AWARENESS OF CERVICAL CANCER AND SOCIO-ECONOMIC DETERMINANTS OF ADOPTION OF PREVENTIVE H

AWARENESS OF CERVICAL CANCER AND SOCIO-ECONOMIC DETERMINANTS OF ADOPTION OF PREVENTIVE H

Author by Dr. Janet Kio

Language: English

Abstract

The burden of cervical cancer among women has become a health and economic challenge globally. Preventive measure through adoption of preventive health behaviour is a way and the focus of many policies including the millennium development goals. This study accessed the awareness of cervical cancer and analyzed the factors influencing the adoption of preventive health behaviour (through participation in cervical cancer screening) among women in shagamu metropolis of Ogun state.

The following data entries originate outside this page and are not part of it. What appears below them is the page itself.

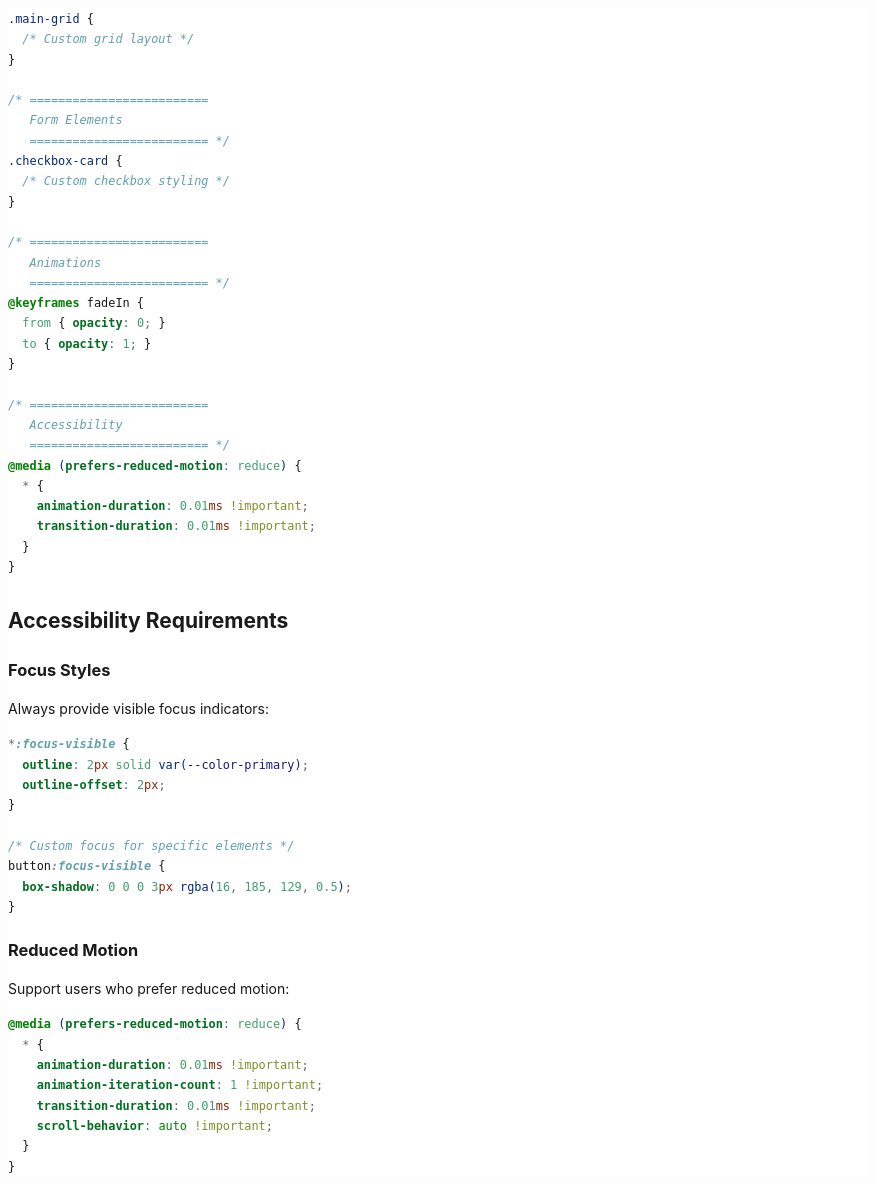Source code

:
 ```css
.main-grid {
  /* Custom grid layout */
}

/* =========================
   Form Elements
   ========================= */
.checkbox-card {
  /* Custom checkbox styling */
}

/* =========================
   Animations
   ========================= */
@keyframes fadeIn {
  from { opacity: 0; }
  to { opacity: 1; }
}

/* =========================
   Accessibility
   ========================= */
@media (prefers-reduced-motion: reduce) {
  * {
    animation-duration: 0.01ms !important;
    transition-duration: 0.01ms !important;
  }
}
```

## Accessibility Requirements

### Focus Styles
Always provide visible focus indicators:
```css
*:focus-visible {
  outline: 2px solid var(--color-primary);
  outline-offset: 2px;
}

/* Custom focus for specific elements */
button:focus-visible {
  box-shadow: 0 0 0 3px rgba(16, 185, 129, 0.5);
}
```

### Reduced Motion
Support users who prefer reduced motion:
```css
@media (prefers-reduced-motion: reduce) {
  * {
    animation-duration: 0.01ms !important;
    animation-iteration-count: 1 !important;
    transition-duration: 0.01ms !important;
    scroll-behavior: auto !important;
  }
}
```
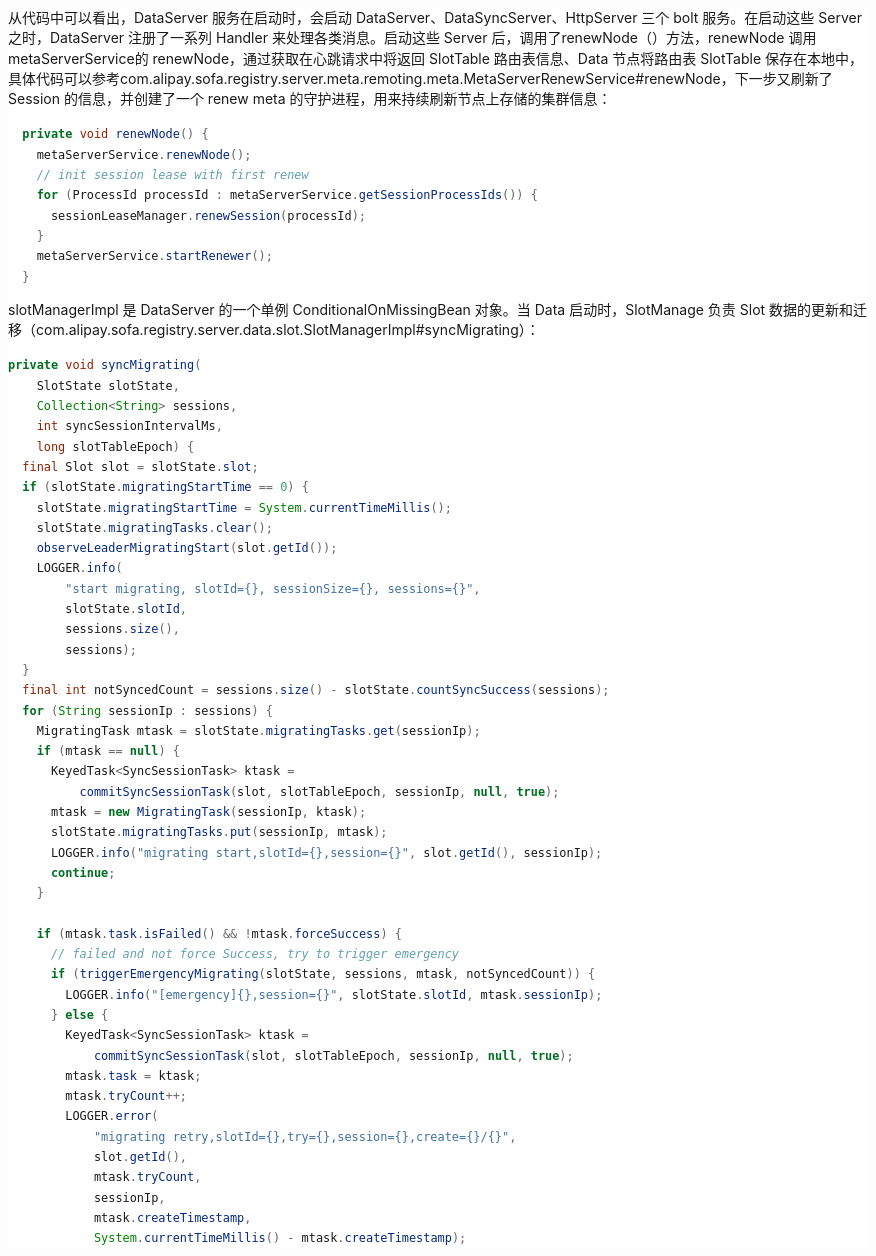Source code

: 从代码中可以看出，DataServer 服务在启动时，会启动 DataServer、DataSyncServer、HttpServer 三个 bolt 服务。在启动这些 Server 之时，DataServer 注册了一系列 Handler 来处理各类消息。启动这些 Server 后，调用了renewNode（）方法，renewNode 调用 metaServerService的 renewNode，通过获取在心跳请求中将返回 SlotTable 路由表信息、Data 节点将路由表 SlotTable 保存在本地中，具体代码可以参考com.alipay.sofa.registry.server.meta.remoting.meta.MetaServerRenewService#renewNode，下一步又刷新了 Session 的信息，并创建了一个 renew meta 的守护进程，用来持续刷新节点上存储的集群信息：

```java
  private void renewNode() {
    metaServerService.renewNode();
    // init session lease with first renew
    for (ProcessId processId : metaServerService.getSessionProcessIds()) {
      sessionLeaseManager.renewSession(processId);
    }
    metaServerService.startRenewer();
  }
```

slotManagerImpl 是 DataServer 的一个单例 ConditionalOnMissingBean 对象。当 Data 启动时，SlotManage 负责 Slot 数据的更新和迁移（com.alipay.sofa.registry.server.data.slot.SlotManagerImpl#syncMigrating）：

```java
private void syncMigrating(
    SlotState slotState,
    Collection<String> sessions,
    int syncSessionIntervalMs,
    long slotTableEpoch) {
  final Slot slot = slotState.slot;
  if (slotState.migratingStartTime == 0) {
    slotState.migratingStartTime = System.currentTimeMillis();
    slotState.migratingTasks.clear();
    observeLeaderMigratingStart(slot.getId());
    LOGGER.info(
        "start migrating, slotId={}, sessionSize={}, sessions={}",
        slotState.slotId,
        sessions.size(),
        sessions);
  }
  final int notSyncedCount = sessions.size() - slotState.countSyncSuccess(sessions);
  for (String sessionIp : sessions) {
    MigratingTask mtask = slotState.migratingTasks.get(sessionIp);
    if (mtask == null) {
      KeyedTask<SyncSessionTask> ktask =
          commitSyncSessionTask(slot, slotTableEpoch, sessionIp, null, true);
      mtask = new MigratingTask(sessionIp, ktask);
      slotState.migratingTasks.put(sessionIp, mtask);
      LOGGER.info("migrating start,slotId={},session={}", slot.getId(), sessionIp);
      continue;
    }

    if (mtask.task.isFailed() && !mtask.forceSuccess) {
      // failed and not force Success, try to trigger emergency
      if (triggerEmergencyMigrating(slotState, sessions, mtask, notSyncedCount)) {
        LOGGER.info("[emergency]{},session={}", slotState.slotId, mtask.sessionIp);
      } else {
        KeyedTask<SyncSessionTask> ktask =
            commitSyncSessionTask(slot, slotTableEpoch, sessionIp, null, true);
        mtask.task = ktask;
        mtask.tryCount++;
        LOGGER.error(
            "migrating retry,slotId={},try={},session={},create={}/{}",
            slot.getId(),
            mtask.tryCount,
            sessionIp,
            mtask.createTimestamp,
            System.currentTimeMillis() - mtask.createTimestamp);
```
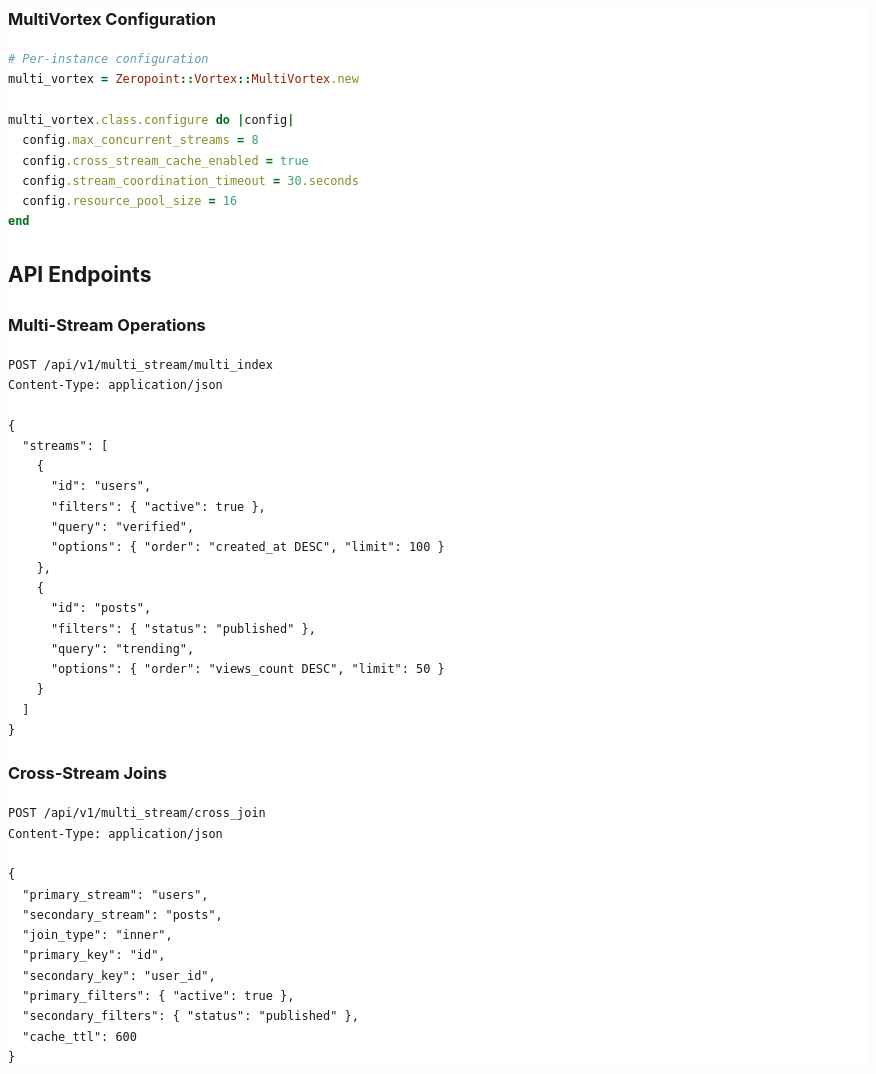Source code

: ### MultiVortex Configuration
```ruby
# Per-instance configuration
multi_vortex = Zeropoint::Vortex::MultiVortex.new

multi_vortex.class.configure do |config|
  config.max_concurrent_streams = 8
  config.cross_stream_cache_enabled = true
  config.stream_coordination_timeout = 30.seconds
  config.resource_pool_size = 16
end
```

## API Endpoints

### Multi-Stream Operations
```http
POST /api/v1/multi_stream/multi_index
Content-Type: application/json

{
  "streams": [
    {
      "id": "users",
      "filters": { "active": true },
      "query": "verified",
      "options": { "order": "created_at DESC", "limit": 100 }
    },
    {
      "id": "posts",
      "filters": { "status": "published" },
      "query": "trending",
      "options": { "order": "views_count DESC", "limit": 50 }
    }
  ]
}
```

### Cross-Stream Joins
```http
POST /api/v1/multi_stream/cross_join
Content-Type: application/json

{
  "primary_stream": "users",
  "secondary_stream": "posts",
  "join_type": "inner",
  "primary_key": "id",
  "secondary_key": "user_id",
  "primary_filters": { "active": true },
  "secondary_filters": { "status": "published" },
  "cache_ttl": 600
}
```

The data for the study was obtained from 100 women purposively selected. Information collected included socio-economic characteristics, attitudinal and perception variables. Data were analyzed using descriptive and inferential statistics. The descriptive result showed that respondents had an average age of 32 years, average of 12 years of education, 54% were married, 54% were aware of cervical cancer especially via the mass media (59%) and religious centres (52%). The majority of the women have poor perception of the disease even though 51% perceived that it is preventable and 68% believed that regular screening can reduce risk of infection. However, only 38% of the respondents participated in screening. Poor awareness, cost of health care services and lack of time to go for the screening process were the limiting factors identified by the majority of the respondents for participating in screening. Respondents’ educational level, family history of infection, marital status, previous experience with cancer or STDs, awareness and access to information via mass media, healthcare service centres, religious centres, community organization or clubs and participation in organized seminars or workshops on cervical cancer positively influenced their participation in screening while the nature of their occupation negatively influenced their participation. The study shows that, in order to facilitate women participation in screening, there is a need for reproductive health education and aggressive programmes to increase level of awareness of cervical cancer especially among young women of reproductive age. Labour health policy facilitating female salaried or clerical workers’ participation in cervical screening. Furthermore effective transmission of information on cervical cancer and control should take advantage of the mass media, healthcare centres and religious centres especially churches in the study area.